Snotherly, an 18-year Duke Postal employee, delivers to a West Campus route that includes athletics departments, the Physics Building and Fuqua School of Business. He's among about a dozen carriers who collect and deliver mail at Duke.
For Snotherly, athletics is typically the busiest portion of his route.
"They usually warn me when they've got a lot of stuff going out, like when they send out basketball media guides," he said, hopping in a van outside Cameron Indoor Stadium. "That way I know to bring a dolly or cart."
No Stamp Needed
As carriers deliver mail on campus, clerks at the warehouse spend the afternoon sorting inter-department campus mail. These are the memos, documents and other work-related correspondence faculty and staff send to each other, typically in Inter-Department Delivery envelopes.
While sorting envelopes, Zenaida Juntilla discovered one inter-department envelope without a proper address. She set it aside, finished sorting campus mail and used the search engine on Duke's website to find the campus box number for the Fuqua professor's name on the envelope.
"We do our best to track down the correct box number," she said, "but things go a lot smoother when people remember to put a box number on all campus mail."
Duke postal carriers collect inter-department campus mail during morning and afternoon routes and take it to the warehouse for sorting and delivery within 24 hours.
"For campus mail from morning routes," said Trogdon, the director of Duke Postal, "we usually manage to deliver it that afternoon."
Postmark: Duke
At the end of the day, postal clerks at the warehouse processed outgoing U.S. mail from campus.
![logo logo](/sites/default/files/legacy-files/legacy_files/news_images/workingdukelogo300.gif)
Metering clerk Victor Collins picked up first-class letters and fed them into a metering machine, which snapped up eight envelopes per second, stamping a postmark on each one.
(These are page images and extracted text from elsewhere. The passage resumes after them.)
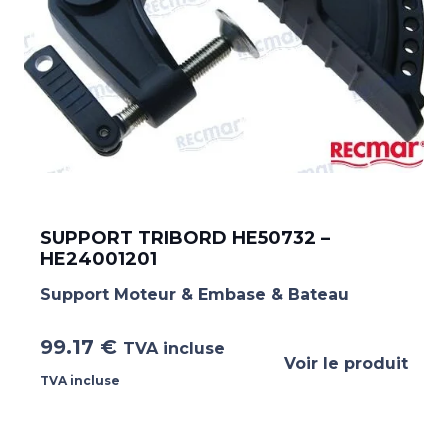
SUPPORT TRIBORD HE50732 –
HE24001201
Support Moteur & Embase & Bateau
99.17
€
TVA incluse
Voir le produit
TVA incluse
"It's crunch time," Collins said.
He and four clerks processed all outgoing mail, in time for the U.S. Postal Service truck that arrived before 5 p.m. to collect mail and deliver it to Durham's main post office. Collins rolled the last mail cart to the truck at the large bay door. A driver hopped out, and rolled mail carts into the truck.
Debra Bass, Duke Postal's metering supervisor, looked around the warehouse one last time for the day. She flipped off the lights.
"Another good day of work," she said. "And tomorrow we get to do it all over again."